Assignment: Filter these entries down to lines holding "size".

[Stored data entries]
★ ★ ★ ★ ★ ★ ★

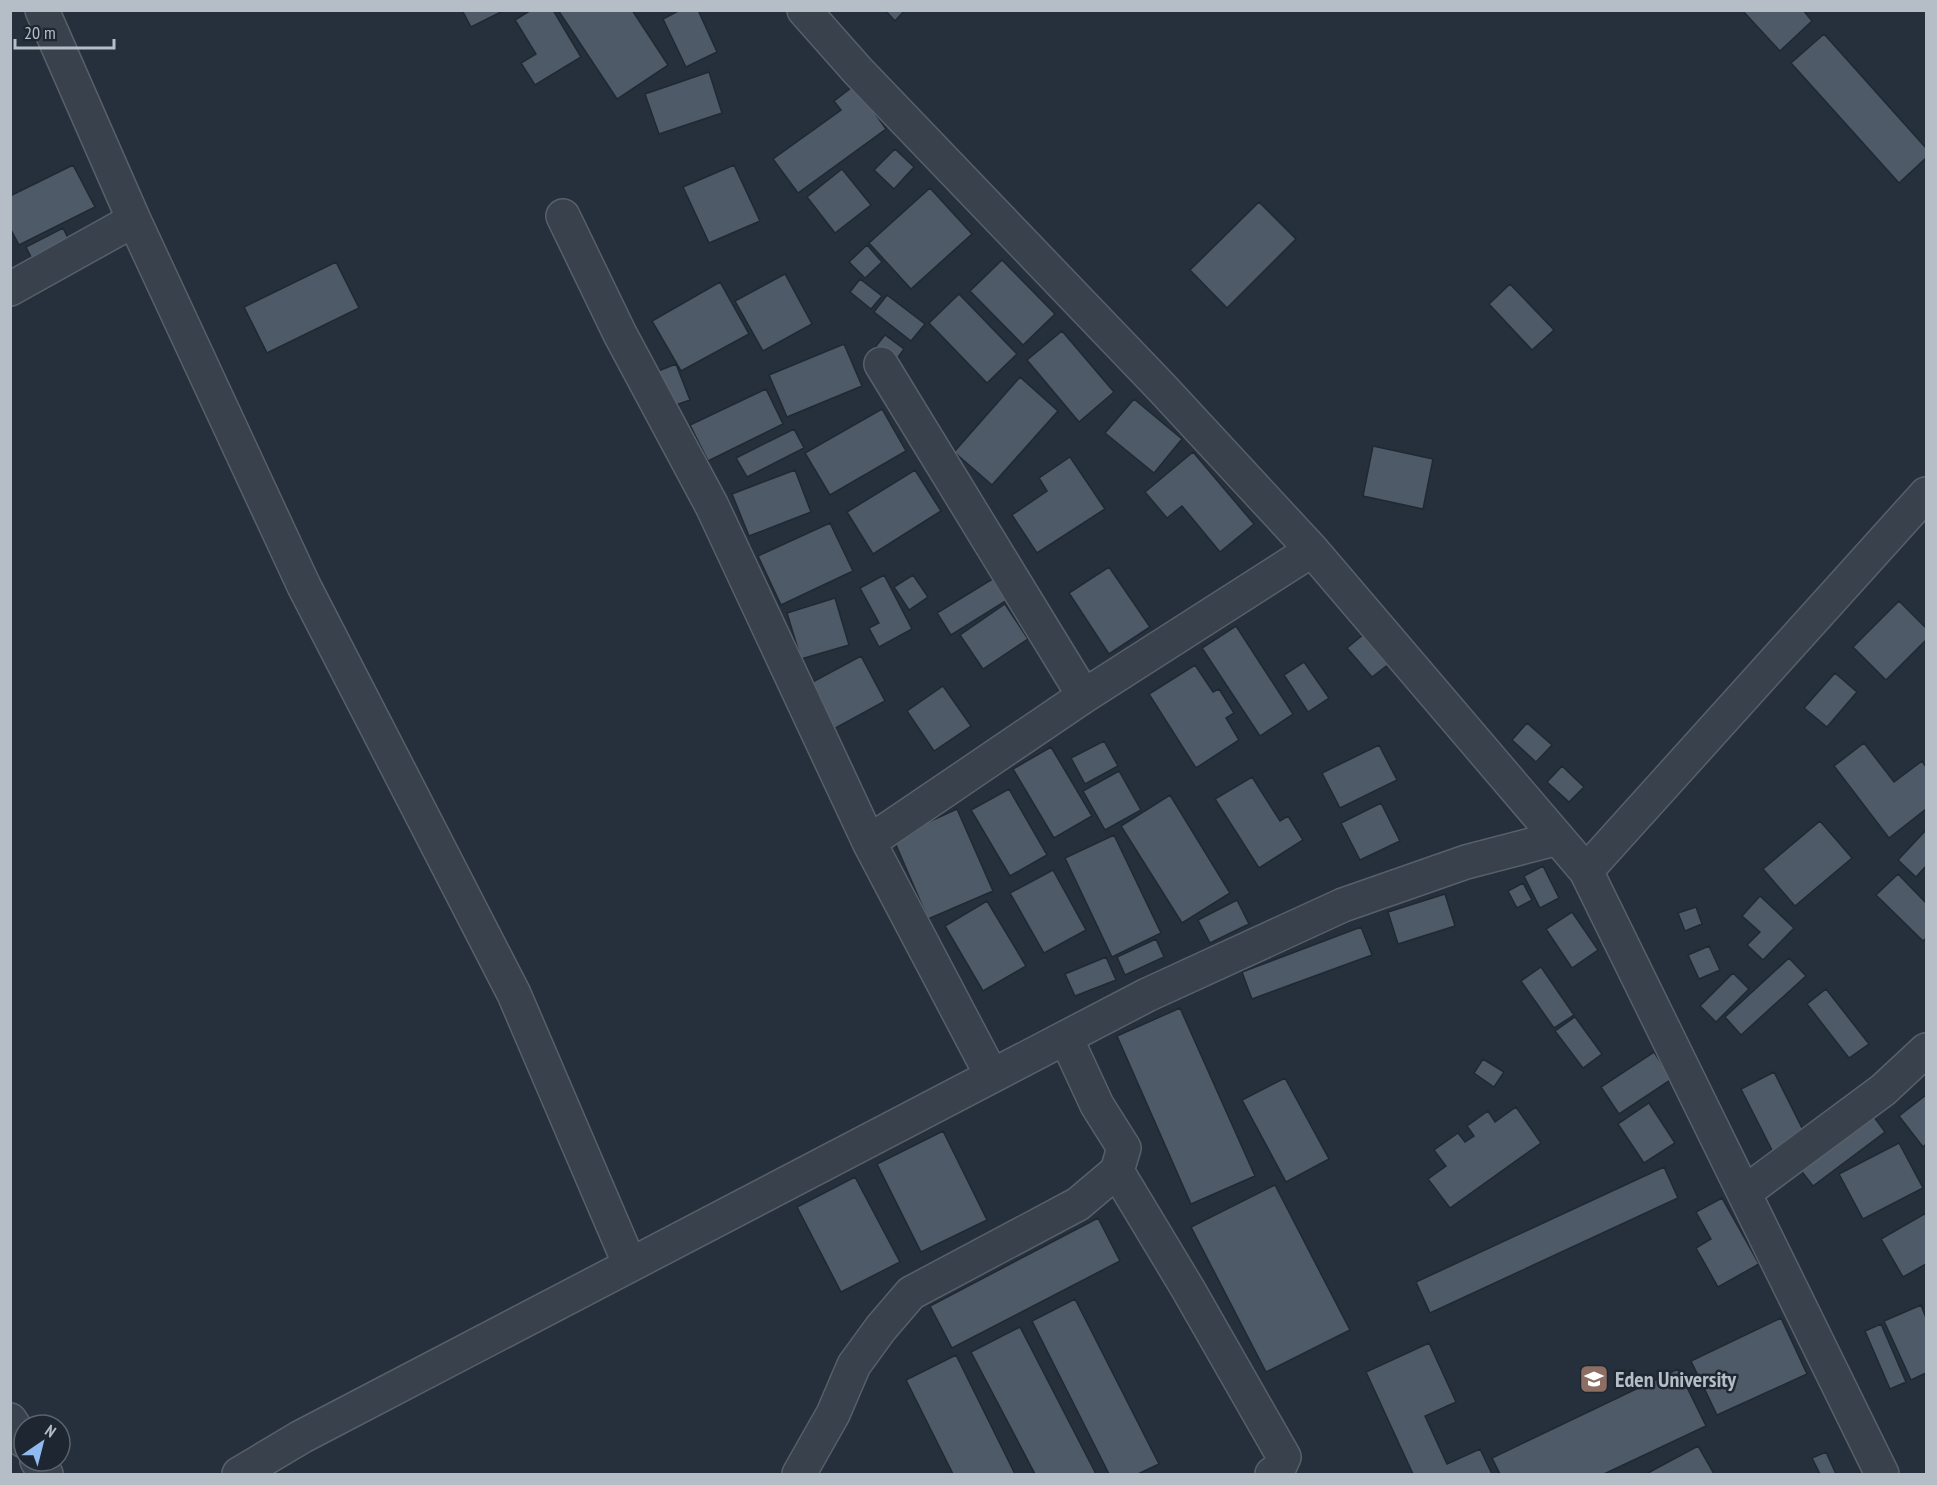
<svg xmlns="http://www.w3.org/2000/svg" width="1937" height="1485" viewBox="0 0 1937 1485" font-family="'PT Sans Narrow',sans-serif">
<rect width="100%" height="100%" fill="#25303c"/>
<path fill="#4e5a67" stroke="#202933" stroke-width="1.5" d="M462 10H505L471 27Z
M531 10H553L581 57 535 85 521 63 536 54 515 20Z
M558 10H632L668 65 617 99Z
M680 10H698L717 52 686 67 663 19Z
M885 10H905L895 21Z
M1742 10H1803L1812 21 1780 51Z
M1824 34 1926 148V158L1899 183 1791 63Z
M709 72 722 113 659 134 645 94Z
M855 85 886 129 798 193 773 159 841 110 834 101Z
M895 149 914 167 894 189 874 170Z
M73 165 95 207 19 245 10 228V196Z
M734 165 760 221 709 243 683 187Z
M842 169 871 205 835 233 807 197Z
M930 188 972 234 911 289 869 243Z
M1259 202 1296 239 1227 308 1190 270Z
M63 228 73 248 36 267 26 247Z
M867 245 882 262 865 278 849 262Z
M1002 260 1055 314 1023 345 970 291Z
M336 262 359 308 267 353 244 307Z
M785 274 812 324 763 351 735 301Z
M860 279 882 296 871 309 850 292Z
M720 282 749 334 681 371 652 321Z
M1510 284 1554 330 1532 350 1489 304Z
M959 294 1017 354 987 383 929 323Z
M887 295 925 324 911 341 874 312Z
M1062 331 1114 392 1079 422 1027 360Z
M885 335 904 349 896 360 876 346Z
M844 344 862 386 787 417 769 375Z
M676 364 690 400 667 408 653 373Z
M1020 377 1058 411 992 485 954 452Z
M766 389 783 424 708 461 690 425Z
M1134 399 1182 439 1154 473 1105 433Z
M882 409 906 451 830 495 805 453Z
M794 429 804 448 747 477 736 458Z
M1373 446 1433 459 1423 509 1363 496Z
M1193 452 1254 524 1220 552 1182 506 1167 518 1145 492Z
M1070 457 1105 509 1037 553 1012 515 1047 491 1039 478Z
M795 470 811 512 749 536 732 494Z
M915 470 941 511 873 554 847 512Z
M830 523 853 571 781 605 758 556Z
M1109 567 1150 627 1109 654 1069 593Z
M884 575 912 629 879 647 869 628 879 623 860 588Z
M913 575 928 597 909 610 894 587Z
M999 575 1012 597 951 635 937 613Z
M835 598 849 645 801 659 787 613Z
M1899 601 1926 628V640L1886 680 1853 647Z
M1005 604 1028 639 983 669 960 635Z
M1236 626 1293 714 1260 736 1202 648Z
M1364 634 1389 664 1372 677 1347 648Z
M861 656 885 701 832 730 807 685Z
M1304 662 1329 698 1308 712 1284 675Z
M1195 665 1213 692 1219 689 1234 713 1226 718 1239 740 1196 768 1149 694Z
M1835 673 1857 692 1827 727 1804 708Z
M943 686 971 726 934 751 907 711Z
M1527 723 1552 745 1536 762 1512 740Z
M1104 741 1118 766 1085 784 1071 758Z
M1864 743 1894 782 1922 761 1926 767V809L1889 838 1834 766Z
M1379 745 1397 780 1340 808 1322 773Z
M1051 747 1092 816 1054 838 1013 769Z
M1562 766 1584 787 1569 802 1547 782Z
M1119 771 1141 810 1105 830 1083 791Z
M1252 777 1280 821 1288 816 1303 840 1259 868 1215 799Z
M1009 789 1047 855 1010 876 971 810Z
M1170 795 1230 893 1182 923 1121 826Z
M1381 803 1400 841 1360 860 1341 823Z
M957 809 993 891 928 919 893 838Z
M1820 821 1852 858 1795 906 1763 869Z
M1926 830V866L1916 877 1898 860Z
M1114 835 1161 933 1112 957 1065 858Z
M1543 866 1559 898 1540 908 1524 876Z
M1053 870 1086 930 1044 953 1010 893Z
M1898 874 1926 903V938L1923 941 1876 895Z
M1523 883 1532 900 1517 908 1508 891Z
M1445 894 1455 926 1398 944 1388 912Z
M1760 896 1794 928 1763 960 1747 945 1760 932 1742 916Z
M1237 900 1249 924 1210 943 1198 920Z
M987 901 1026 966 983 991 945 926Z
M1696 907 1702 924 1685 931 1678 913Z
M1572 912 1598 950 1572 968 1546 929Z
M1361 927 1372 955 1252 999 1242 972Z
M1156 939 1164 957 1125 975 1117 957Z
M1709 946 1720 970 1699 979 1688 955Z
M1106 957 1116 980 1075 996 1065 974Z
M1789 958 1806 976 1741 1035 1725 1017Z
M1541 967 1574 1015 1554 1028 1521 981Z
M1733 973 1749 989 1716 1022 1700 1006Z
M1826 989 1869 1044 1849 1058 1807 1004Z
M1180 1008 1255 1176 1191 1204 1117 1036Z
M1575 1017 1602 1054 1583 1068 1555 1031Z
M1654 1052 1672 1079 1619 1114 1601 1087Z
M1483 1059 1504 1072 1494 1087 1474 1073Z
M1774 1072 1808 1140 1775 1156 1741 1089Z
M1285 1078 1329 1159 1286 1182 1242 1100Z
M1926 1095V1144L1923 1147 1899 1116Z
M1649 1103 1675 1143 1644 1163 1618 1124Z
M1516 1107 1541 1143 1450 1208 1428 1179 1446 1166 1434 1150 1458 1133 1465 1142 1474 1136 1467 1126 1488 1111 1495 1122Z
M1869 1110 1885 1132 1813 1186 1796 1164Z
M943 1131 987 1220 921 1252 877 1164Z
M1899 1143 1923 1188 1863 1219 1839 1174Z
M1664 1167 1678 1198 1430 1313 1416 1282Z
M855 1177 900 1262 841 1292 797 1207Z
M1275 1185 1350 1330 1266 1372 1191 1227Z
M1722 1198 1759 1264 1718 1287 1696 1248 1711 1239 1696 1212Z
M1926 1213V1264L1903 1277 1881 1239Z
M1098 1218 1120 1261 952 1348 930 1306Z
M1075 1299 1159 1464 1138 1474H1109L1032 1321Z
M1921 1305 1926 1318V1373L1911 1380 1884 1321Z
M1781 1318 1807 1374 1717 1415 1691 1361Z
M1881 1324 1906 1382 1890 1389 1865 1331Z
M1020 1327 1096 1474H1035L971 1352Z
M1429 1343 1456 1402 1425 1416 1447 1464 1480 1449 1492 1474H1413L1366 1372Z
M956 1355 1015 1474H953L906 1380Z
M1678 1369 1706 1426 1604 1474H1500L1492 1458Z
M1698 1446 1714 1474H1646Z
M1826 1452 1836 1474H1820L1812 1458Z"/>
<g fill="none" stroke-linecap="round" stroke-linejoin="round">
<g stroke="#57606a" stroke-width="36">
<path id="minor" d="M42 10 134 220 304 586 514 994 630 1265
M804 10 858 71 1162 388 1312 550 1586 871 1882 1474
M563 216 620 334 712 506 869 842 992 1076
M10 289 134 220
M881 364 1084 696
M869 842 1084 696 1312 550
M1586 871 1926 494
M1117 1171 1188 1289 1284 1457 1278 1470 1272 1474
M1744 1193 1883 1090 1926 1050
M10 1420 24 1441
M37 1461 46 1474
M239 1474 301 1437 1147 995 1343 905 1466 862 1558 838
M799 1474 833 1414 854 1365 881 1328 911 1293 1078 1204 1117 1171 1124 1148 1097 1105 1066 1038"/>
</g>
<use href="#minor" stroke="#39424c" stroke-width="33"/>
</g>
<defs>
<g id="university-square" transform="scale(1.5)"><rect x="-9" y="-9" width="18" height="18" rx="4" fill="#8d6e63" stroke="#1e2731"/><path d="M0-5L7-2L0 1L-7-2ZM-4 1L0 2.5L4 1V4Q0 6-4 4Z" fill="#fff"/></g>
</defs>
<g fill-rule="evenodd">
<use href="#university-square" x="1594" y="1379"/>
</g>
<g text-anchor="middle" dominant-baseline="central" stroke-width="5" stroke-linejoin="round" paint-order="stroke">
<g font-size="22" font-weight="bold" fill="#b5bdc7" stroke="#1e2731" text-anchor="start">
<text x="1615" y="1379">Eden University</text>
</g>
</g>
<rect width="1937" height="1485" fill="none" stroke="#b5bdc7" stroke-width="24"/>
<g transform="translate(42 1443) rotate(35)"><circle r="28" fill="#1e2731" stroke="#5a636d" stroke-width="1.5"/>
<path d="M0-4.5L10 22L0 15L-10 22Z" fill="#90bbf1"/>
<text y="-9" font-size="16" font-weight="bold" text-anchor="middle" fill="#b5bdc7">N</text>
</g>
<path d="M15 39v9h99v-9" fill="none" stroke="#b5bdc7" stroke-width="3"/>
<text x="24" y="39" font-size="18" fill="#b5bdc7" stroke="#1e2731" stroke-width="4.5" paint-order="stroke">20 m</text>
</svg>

★ ★ ★ ★ ★ ★ ★

Answer to this problem:
<g font-size="22" font-weight="bold" fill="#b5bdc7" stroke="#1e2731" text-anchor="start">
<text y="-9" font-size="16" font-weight="bold" text-anchor="middle" fill="#b5bdc7">N</text>
<text x="24" y="39" font-size="18" fill="#b5bdc7" stroke="#1e2731" stroke-width="4.5" paint-order="stroke">20 m</text>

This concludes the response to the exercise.